It’s been a long time since I’ve posted anything. Been working through long bouts of depression with intermittent periods of mania. I’m currently writing my second collection of poetry, as well as participating in two writers’ groups, so that keeps me pretty busy these days.
Now for the news. I’ve written previously that my older brother who sexually and physically abused me connected with me last November through email. We’ve been writing back and forth every so often about how we are doing. Then things changed.
I decided to give him my phone number. I’d avoided doing so because he is an active alcoholic and I didn’t want him calling me while under the influence. But, I felt that it was time. He was surprised and elated that I made this step. He called me. We spoke for more than an hour. He confided in me that he had been sexually abused by our father from the ages of seven to twelve (my father moved to California when he was twelve and I was ten). He also told me that one of his friends, who was three years his senior, had sexual relations with him. He said he wondered if he was gay. I wonder if, perhaps, that was one of the driving forces that led him to have sex with me two to three times a week for five years — trying to prove to himself that he wasn’t gay. Whatever his reasons, he has made his amends. He told me, “You don’t know how many times I cry over what I did to you. I can’t express how sorry I am.”
We have decided to meet face to face. I haven’t laid eyes on him in thirty years. This could be an incredible healing experience for the both of us, but I am aware that making eye contact with him could trigger my inner child and cause me to flashback to when I was young and in the midst of all the abuse. I will keep my boundaries strong. He told me he needs to give me a huge hug. I told him that we’ll have to wait and see how things go. He understands that I might get triggered.
I’m excited about the possibility of deep healing from the trauma I experienced. We’ve spoken several times on the phone, each conversation lasting about an hour. Our talks feel very comfortable to me. I feel a strong connection with him. I think it is because our damaged inner children — as well as our current adult selves who carry the burdens of abuse — empathize with each other.
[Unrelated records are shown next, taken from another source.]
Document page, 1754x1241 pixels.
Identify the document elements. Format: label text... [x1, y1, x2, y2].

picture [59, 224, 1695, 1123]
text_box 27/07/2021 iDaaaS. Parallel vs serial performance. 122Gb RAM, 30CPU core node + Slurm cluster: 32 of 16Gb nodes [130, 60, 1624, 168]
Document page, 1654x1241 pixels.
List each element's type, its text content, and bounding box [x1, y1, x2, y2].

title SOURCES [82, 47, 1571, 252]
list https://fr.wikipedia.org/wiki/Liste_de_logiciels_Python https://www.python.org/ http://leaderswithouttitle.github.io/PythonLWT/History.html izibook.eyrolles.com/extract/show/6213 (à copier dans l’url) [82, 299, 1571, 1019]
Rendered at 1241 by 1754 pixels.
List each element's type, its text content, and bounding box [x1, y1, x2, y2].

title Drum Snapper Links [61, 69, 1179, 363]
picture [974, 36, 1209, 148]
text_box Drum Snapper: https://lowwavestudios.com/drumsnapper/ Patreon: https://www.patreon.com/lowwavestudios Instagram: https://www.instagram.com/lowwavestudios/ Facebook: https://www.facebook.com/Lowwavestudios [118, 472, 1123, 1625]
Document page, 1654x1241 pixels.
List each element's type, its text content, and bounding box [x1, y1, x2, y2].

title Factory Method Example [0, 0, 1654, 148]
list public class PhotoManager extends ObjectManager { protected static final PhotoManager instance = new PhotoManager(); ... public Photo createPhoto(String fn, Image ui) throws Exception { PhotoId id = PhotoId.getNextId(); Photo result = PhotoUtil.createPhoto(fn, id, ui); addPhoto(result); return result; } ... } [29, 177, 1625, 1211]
We’ll be meeting at my stepfather’s house (my mother was recently moved to an Alzheimer’s memory support unit). My stepfather knows the situation. It will be a safe space for us to reconnect. I don’t want to meet in public in case I get triggered. I will have my car and will be able to leave at any time. I will make an appointment with my therapist for the following morning. She and I have discussed what I need to do to keep myself safe and in control of the situation.
I will let you know how things turn out.
Much love to you all in your own healing journeys.